### Текст документа
——
Толстой пытается, не очень надеясь на успех, отговорить Татьяну от пагубного шага, недоумевая, зачем ей так приспичило aller dans cette galére. Отвергает всякие ссылки на любовь и влюбленье, прибегая к медицинским сопоставлениям и призывая «деморфинизироваться»: «Если бы я был девушка, ни за что бы не выходил замуж. На счет же влюбленья я бы, зная, что это такое, то есть совсем не прекрасное, возвышенное, поэтическое, а очень нехорошее и, главное, болезненное чувство, не отворял бы ворот этому чувству и так же осторожно., серьезно относился бы к опасности заразиться этой болезнью, как мы старательно оберегаемся от гораздо менее опасных болезней: дифтерита, тифа, скарлатины».

Толстому совершенно ясно, что дочь находится в состоянии «совершенной одержимости и невменяемости». Приблизительно в таком, в каком некогда пребывал сильно подвыпивший у цыган брат Николенька, желавший непременно пуститься в пляс и которого никак не могли отговорить от скверного ломанья брат Сергей и один приятель: «Долго они упрашивали его, но когда увидали, что он был настолько пьян, что нельзя было упросить его воздержаться, Сережа только сказал убитым грустным голосом: пляши и, вздохнув, опустил голову, чтобы не видать того унижения и безобразия, которое пьяному казалось… прекрасным, веселым и долженствующим быть всем приятным».
——
[Сохранённые данные]
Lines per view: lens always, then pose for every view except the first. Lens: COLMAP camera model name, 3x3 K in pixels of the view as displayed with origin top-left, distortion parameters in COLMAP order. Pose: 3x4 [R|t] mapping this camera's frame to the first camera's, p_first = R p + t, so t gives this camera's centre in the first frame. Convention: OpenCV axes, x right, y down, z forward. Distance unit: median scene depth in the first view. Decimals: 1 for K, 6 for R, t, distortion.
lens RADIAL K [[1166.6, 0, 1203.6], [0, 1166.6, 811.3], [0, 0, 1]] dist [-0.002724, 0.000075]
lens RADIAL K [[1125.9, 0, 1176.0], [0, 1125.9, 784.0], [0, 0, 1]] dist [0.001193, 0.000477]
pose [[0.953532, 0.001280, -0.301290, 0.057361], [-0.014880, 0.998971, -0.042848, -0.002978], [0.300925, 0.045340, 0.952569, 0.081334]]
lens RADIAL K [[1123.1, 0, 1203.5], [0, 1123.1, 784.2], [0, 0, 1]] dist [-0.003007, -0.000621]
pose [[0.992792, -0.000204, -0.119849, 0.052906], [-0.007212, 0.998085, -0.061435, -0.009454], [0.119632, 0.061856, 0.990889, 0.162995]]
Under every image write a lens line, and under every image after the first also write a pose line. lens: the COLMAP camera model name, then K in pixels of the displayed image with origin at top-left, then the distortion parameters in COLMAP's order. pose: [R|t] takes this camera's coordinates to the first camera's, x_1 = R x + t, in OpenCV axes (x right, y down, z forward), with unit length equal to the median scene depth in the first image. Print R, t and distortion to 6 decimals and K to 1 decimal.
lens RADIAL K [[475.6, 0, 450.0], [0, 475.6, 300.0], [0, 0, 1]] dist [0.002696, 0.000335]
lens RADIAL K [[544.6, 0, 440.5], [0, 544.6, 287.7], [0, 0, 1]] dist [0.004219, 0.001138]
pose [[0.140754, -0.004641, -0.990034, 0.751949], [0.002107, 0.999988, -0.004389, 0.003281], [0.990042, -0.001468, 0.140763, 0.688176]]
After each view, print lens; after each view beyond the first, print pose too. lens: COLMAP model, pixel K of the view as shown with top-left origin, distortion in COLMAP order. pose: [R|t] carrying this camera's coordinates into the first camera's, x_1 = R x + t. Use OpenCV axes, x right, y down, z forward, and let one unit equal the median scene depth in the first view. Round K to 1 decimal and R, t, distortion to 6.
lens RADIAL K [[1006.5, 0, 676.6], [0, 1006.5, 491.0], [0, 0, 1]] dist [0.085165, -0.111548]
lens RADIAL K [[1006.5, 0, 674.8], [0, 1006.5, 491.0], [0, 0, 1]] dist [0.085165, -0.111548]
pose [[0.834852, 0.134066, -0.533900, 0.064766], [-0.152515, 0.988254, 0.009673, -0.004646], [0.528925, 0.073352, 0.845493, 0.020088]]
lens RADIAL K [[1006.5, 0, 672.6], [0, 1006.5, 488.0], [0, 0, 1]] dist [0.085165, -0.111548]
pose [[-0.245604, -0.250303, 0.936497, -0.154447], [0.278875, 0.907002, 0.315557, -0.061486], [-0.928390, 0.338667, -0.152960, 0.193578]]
——
### Задание 1
Перечислите болезни, которые в тексте о Толстом и дочери названы гораздо менее опасными, чем влюбленье.
### Задание 2
Продолжите текст о Толстом и дочери, начав сразу после его последнего предложения.
Записи здесь не понадобятся.

### Ответ 1
Дифтерит, тиф, скарлатина.

### Ответ 2
Те же слова брата Сергея, прозвучавшие как отцовское благословение, переадресовывает Толстой дочери: «Пляши! Больше ничего не могу сказать, если это неизбежно». Исторические семейные предания-анекдоты не помогли, точнее, они только на время отсрочили брак: 1 декабря 1897 года Татьяна Львовна отказала Сухотину. А почти через два года Лев Николаевич в Москве сопровождал дочь в церковь, где Татьяна венчалась с Михаилом Сергеевичем. В дневнике он, очень раздраженный, записал: «Таня уехала зачем-то с Сухотиным. Жалко и оскорбительно. Я 70 лет всё спускаю и спускаю мое мнение о женщинах, и всё еще и еще надо спускать». Свадьба была более чем скромной и чем-то даже напоминала похороны; в дневниках Софьи Андреевны, и всегда-то наклонной к пессимизму и постоянно обуреваемой мрачными предчувствиями, это событие окрасилось в траурные тона и неизменно соседствует с воспоминаниями о смерти Ванечки:

«14 ноября вышла замуж наша Таня за Михаила Сергеевича Сухотина. Надо было этого ожидать. Так и чувствовалось, что она всё исчерпала и отжиласвою девичью жизнь.

Событие это вызвало в нас, родителях, такую сердечную боль, какой мы не испытывали со смерти Ванечки. Всё наружное спокойствие Льва Николаевича исчезло; прощаясь с Таней, когда она, сама измученная и огорченная, в простом сереньком платье и шляпе, пошла наверх, перед тем как ей идти в церковь, — Лев Николаевич так рыдал, как будто прощался со всем, что у него было самого дорого в жизни.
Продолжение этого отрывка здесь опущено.